No matter. The privy it was. When your years are three-score and ten, once necessity compels, choices diminish rapidly–you take what you get, or what you can get to. I went into that water-less water closet knowing it was what it was, but what’s a man to do? Or woman? Not having to sit was a blessing, but looking down into the abyss is no picnic either.
To say the least.
But, I’m a veteran, remember? “Many’s the time” and all of that. I’ve cleaned hundreds. Men’s and women’s scrubbed he them, so grit and bear it, I told myself. There was no turning back.
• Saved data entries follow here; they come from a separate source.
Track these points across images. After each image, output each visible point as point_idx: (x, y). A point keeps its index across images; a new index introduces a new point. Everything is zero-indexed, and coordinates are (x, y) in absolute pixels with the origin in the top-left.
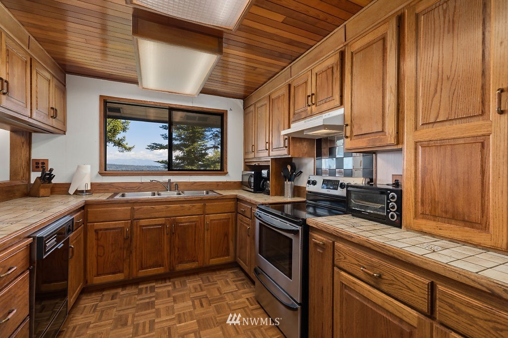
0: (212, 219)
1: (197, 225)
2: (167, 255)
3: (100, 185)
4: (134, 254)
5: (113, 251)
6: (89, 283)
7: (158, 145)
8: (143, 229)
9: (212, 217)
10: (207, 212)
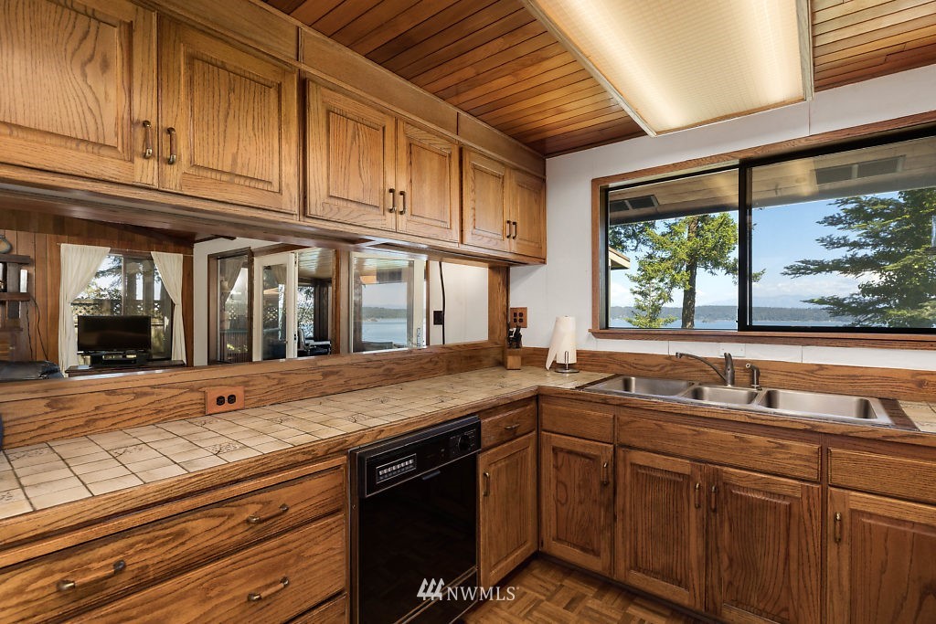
0: (859, 507)
1: (795, 509)
2: (699, 562)
3: (594, 355)
4: (619, 525)
5: (581, 503)
6: (545, 548)
7: (814, 263)
8: (637, 473)
9: (858, 500)
10: (838, 477)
Now there’s a light switch in this one. Imagine that!–a light switch. Honestly, who really wants to see? If they’re going to modernize, why not dig in a septic tank, right? But there on the wall is a switch box with a heavy cord running up and out of the vent at the roof.
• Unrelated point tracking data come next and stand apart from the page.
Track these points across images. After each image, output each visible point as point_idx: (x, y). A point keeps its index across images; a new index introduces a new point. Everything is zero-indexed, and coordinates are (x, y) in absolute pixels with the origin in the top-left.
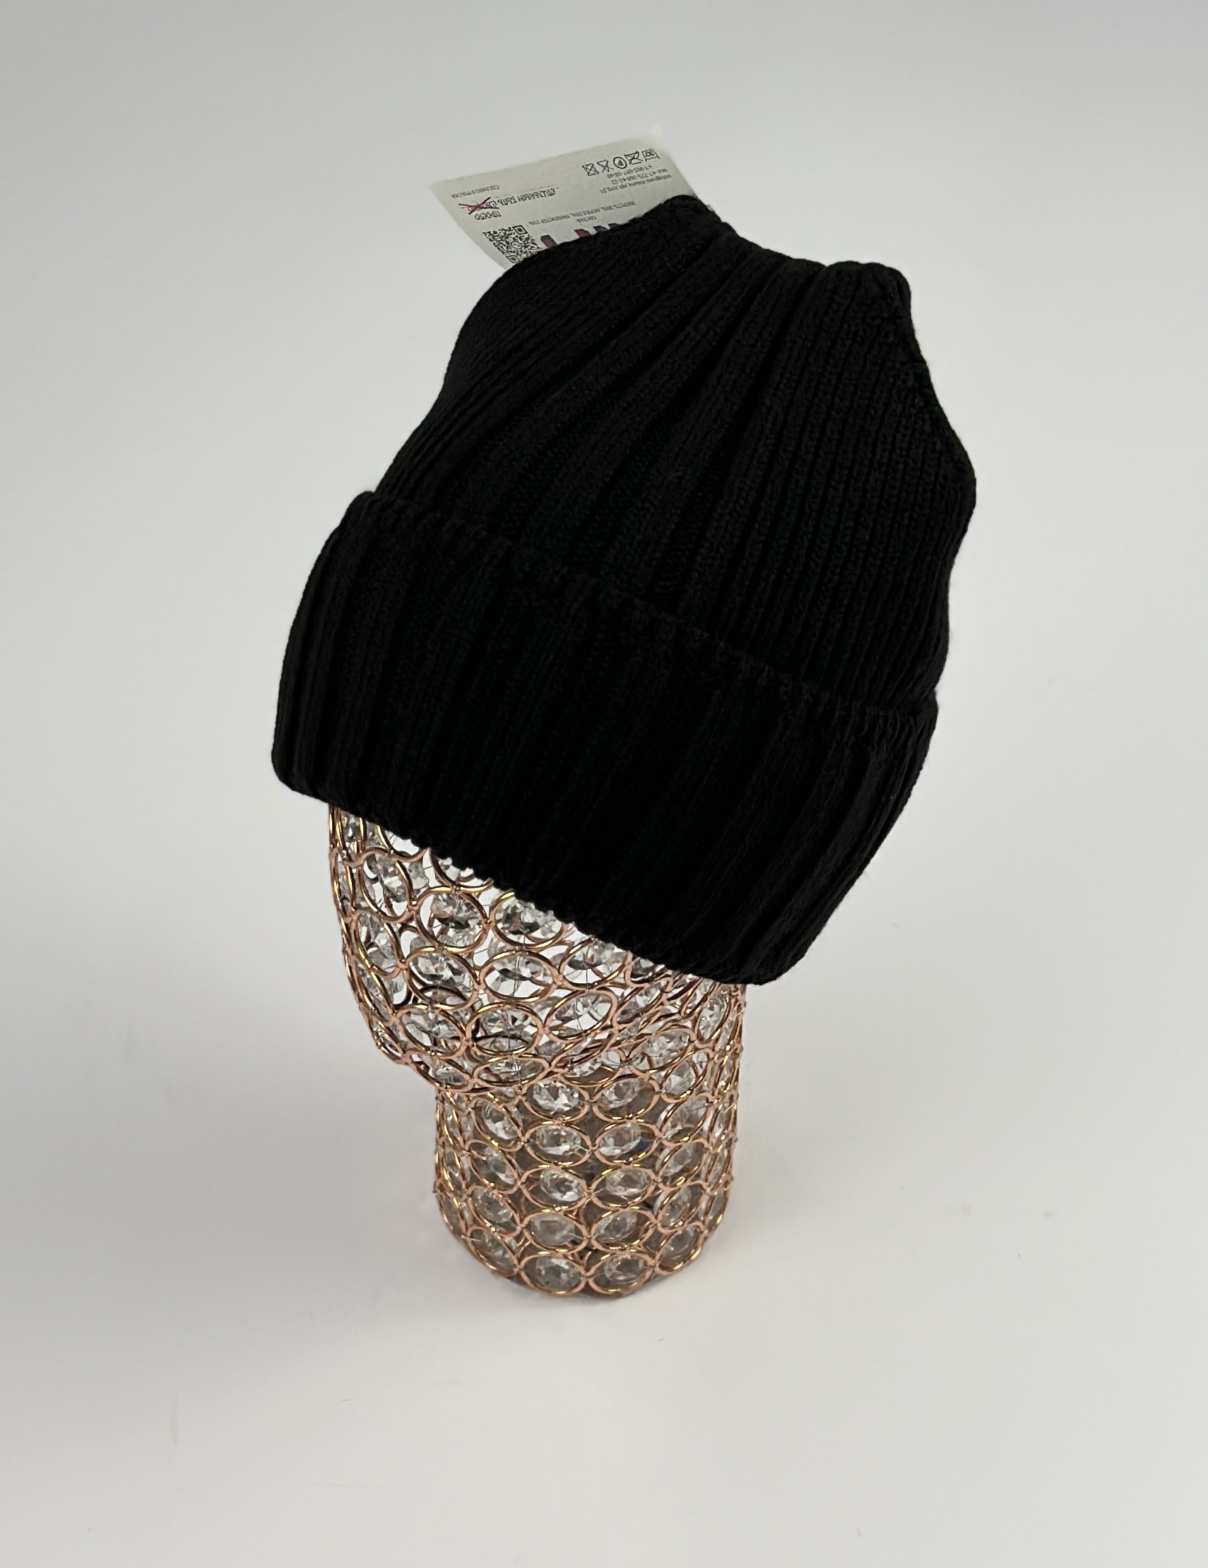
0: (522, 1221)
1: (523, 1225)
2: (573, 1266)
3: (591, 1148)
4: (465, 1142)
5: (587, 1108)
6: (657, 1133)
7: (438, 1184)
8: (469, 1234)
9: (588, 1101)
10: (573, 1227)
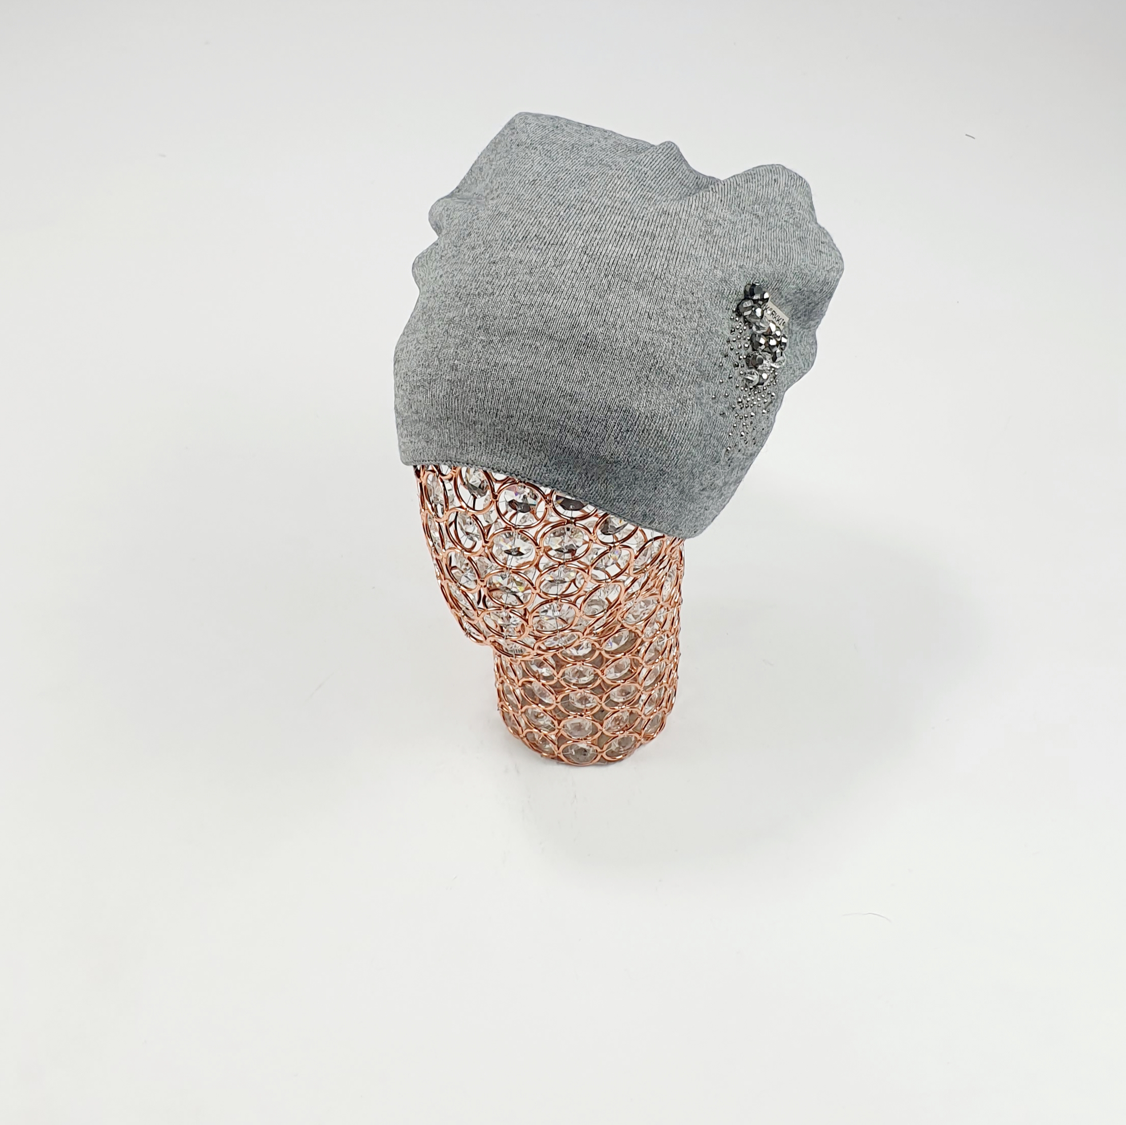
0: (559, 725)
1: (559, 727)
2: (591, 747)
3: (601, 676)
4: (518, 681)
5: (597, 653)
6: (641, 661)
7: (500, 706)
8: (524, 735)
9: (598, 649)
10: (591, 724)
Behind that cord someone had stuck a gospel tract–“SOMEDAY YOU WILL STAND BEFORE GOD…” I am not making this up. There in this loathsome one-holer, someone planted a sermon in case you’re bored. Or else. . .well, I’d rather not consider the possibilities.
Sounds awful, I know, but I could not help thinking of my mother’s blessed piety. Years ago, she bought a bale of gospel tracts and had a wonderful plan for her family, each of whom by that time were out of the house, hither and yon. We could all take a pile along when we left and leave them here, there, and everywhere for people to pick up and read. I don’t know why, but she too believed in restrooms. She probably guessed that what goes in within those walls is mindless activity gospel tracts, like the backs of cereal boxes, quite nicely fill. People are looking for something to read. It’s as natural as, well, you know. My mom would have thought that tract right there in that pit toilet was especially sweet.
I don’t know what Freud would do with all of this–or me, I suppose; but I grabbed that privy tract and stuck it in my pocket. That’s is it right here.
The real blessing is that somewhere in Clay County, SD, a gentleman or a lady, my age, I’m sure, is thinking that you just never know what kind of eternal service can be rightly accomplished by a little old gospel tract. When he sees the one he left is gone, he’ll leave them in every last restroom he visits, a spiritual investment.
Mom would not have appreciated the privy. She’d probably used a score of them herself in her childhood years. But oh, how she would have loved that little tract stuck behind that electrical cord, a gospel tract proclaiming the imminent Judgment. Like Charles Spurgeon, she’d have loved the possibilities.
Let it be known, this poor creature left that smelly privy smiling.
Maybe I shouldn’t have taken it.
Tell you what–next trip, I’ll be sure it finds its way back.